Last week a team of Russian scientists published a new paper titled “Tunguska cosmic body of 1908: is it from planet Mars?” The authors analysed various remnants in the Siberian area of the severe explosion observed back in June 30, 1908 to find any possible relation between the cause of this disaster and one of its hypothetical sources, the Red Planet.
The paper is available at arXiv.org.
The exact origin of Tunguska meteorite is still mostly a mystery, although more than 100 years have passed since the event. Apparently, the explosion was caused by a space object, which had entered Earth’s atmosphere at a hypersonic velocity. Since then there have been many claims regarding the discovery of interesting and sometimes ‘strange’ objects that could have formed in the aftermath. However, most of these reports either have not been verified, or the evidence was lost before any significant chemical analysis could be accomplished.
This situation started to change during the recent years.
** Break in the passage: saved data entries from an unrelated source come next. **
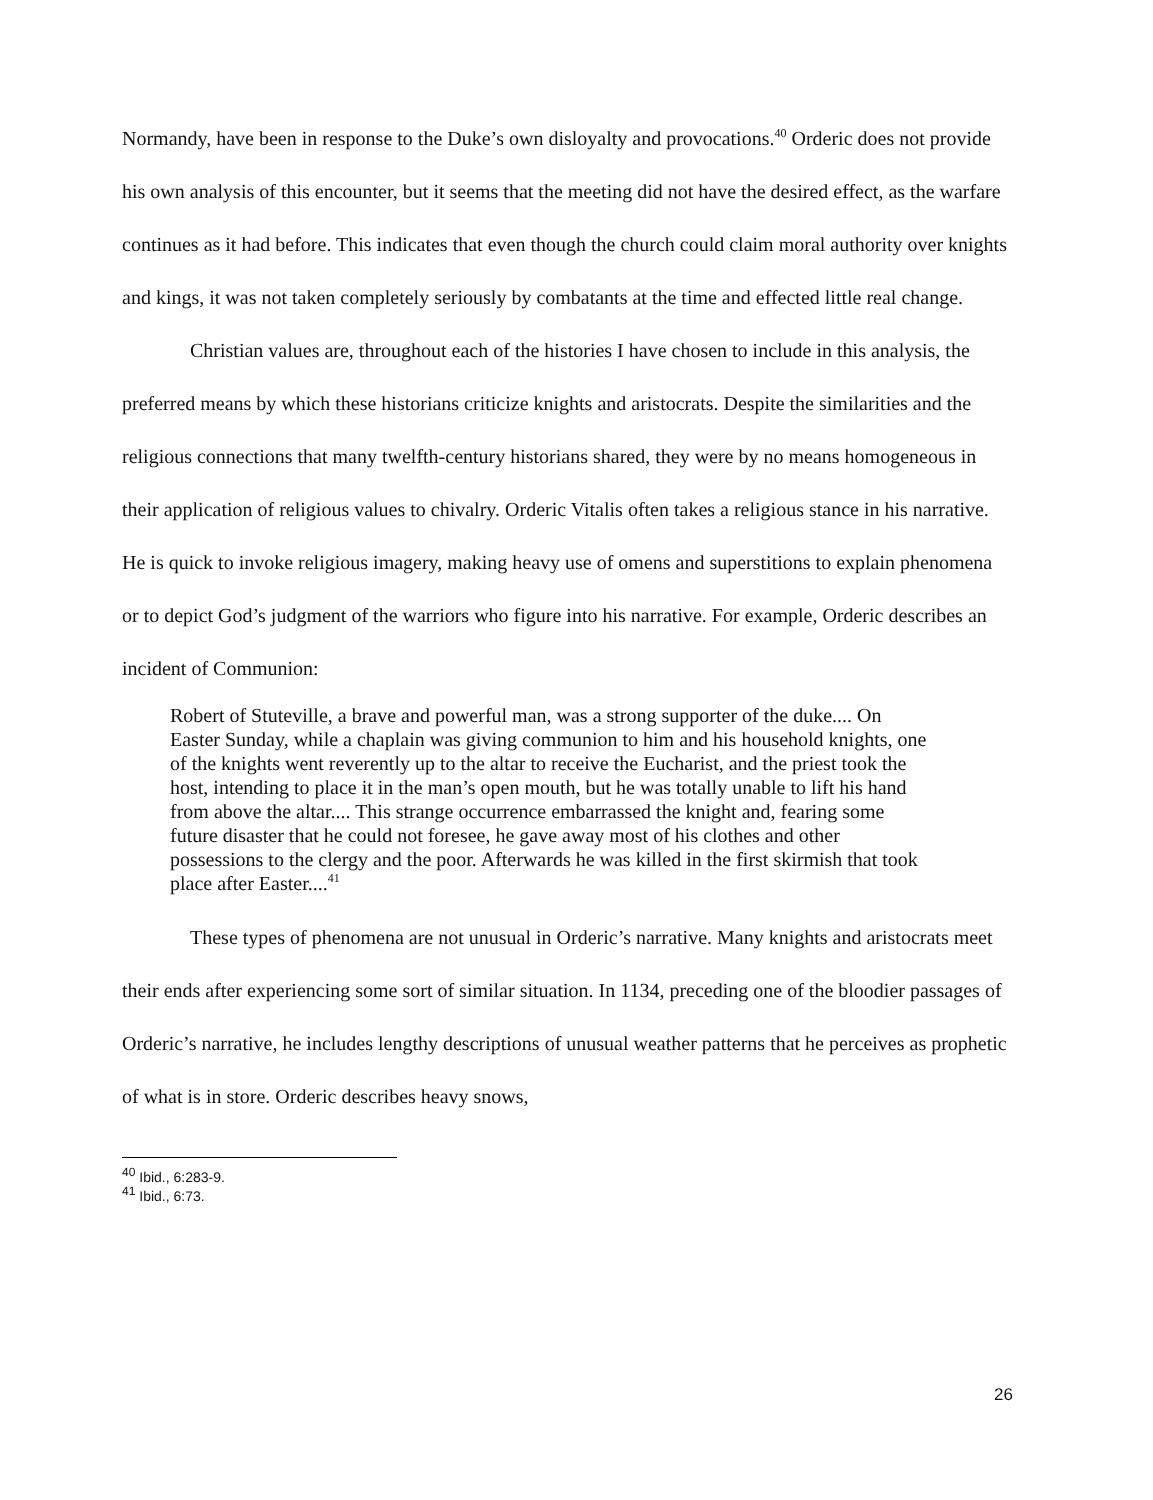Normandy, have been in response to the Duke’s own disloyalty and provocations.<sup>40</sup> Orderic does not provide his own analysis of this encounter, but it seems that the meeting did not have the desired effect, as the warfare continues as it had before. This indicates that even though the church could claim moral authority over knights and kings, it was not taken completely seriously by combatants at the time and effected little real change.
Christian values are, throughout each of the histories I have chosen to include in this analysis, the preferred means by which these historians criticize knights and aristocrats. Despite the similarities and the religious connections that many twelfth-century historians shared, they were by no means homogeneous in their application of religious values to chivalry. Orderic Vitalis often takes a religious stance in his narrative. He is quick to invoke religious imagery, making heavy use of omens and superstitions to explain phenomena or to depict God’s judgment of the warriors who figure into his narrative. For example, Orderic describes an incident of Communion:
Robert of Stuteville, a brave and powerful man, was a strong supporter of the duke.... On Easter Sunday, while a chaplain was giving communion to him and his household knights, one of the knights went reverently up to the altar to receive the Eucharist, and the priest took the host, intending to place it in the man’s open mouth, but he was totally unable to lift his hand from above the altar.... This strange occurrence embarrassed the knight and, fearing some future disaster that he could not foresee, he gave away most of his clothes and other possessions to the clergy and the poor. Afterwards he was killed in the first skirmish that took place after Easter....<sup>41</sup>
These types of phenomena are not unusual in Orderic’s narrative. Many knights and aristocrats meet their ends after experiencing some sort of similar situation. In 1134, preceding one of the bloodier passages of Orderic’s narrative, he includes lengthy descriptions of unusual weather patterns that he perceives as prophetic of what is in store. Orderic describes heavy snows,
<sup>40</sup> Ibid., 6:283-9.
<sup>41</sup> Ibid., 6:73.
26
In 2013 Russian scientist Andrey Zlobin has published a paper, in which he claimed to have found some pebbles – remnants from the Tunguska meteor. He described the chemical composition of those potential remnants from the explosion in the paper and noted that one of the specimens consisted of “quartz-like” substance with the visible traces of melting on the surface.
The authors of the current study note that the finding described by Andrey Zlobin is interesting due to the fact that the quartz-containing rocks have been recently identified on Mars, whereas this mineral is rarely found in meteorites here on Earth. The researchers note that this argument was the main cause to consider Mars as a potential origin of the Tunguska meteorite.
The team surveyed the results of the previous studies on this phenomenon, including the eyewitness’ reports from that time and subsequent excavations, as well as aerial photos of the location. This data was used to reconstruct the patterns and positions of the rock shards and pebbles that originally belonged to to a larger boulder discovered in July 19, 1972, known under the name John’s Stone.
Some of the available specimens of the shear-fractured splinter fragments of the John’s Stone contain glassy coatings that indicate the effect of heat generated during the meteorite impact. The team performed an experiment to reproduce the same crystalline structure on another rock fragment obtained from the John’s Stone. Sadly, this experiment was not successful: the specimen disintegrated after heating by a 5000 K plasma beam.
Despite this failure, the authors claim that, most likely, the John’s Stone is not of the local origin, although it shares some similarities with other rocks found in this area. The claim is supported by the analysis of its mineral structure, chemical composition of the rock, surrounding soil layers density, abundance and positions of the surrounding splinters with glassy coatings. Also, the reconstructed trajectory and landing velocity of the John’s Stone agrees well with the estimated trajectory of the Tunguska cosmic body flight.
The team notes that the results of the current study – in particular, the hypothesis about the Martian origin of John’s Stone – should be verified further by an independent international interdisciplinary research group.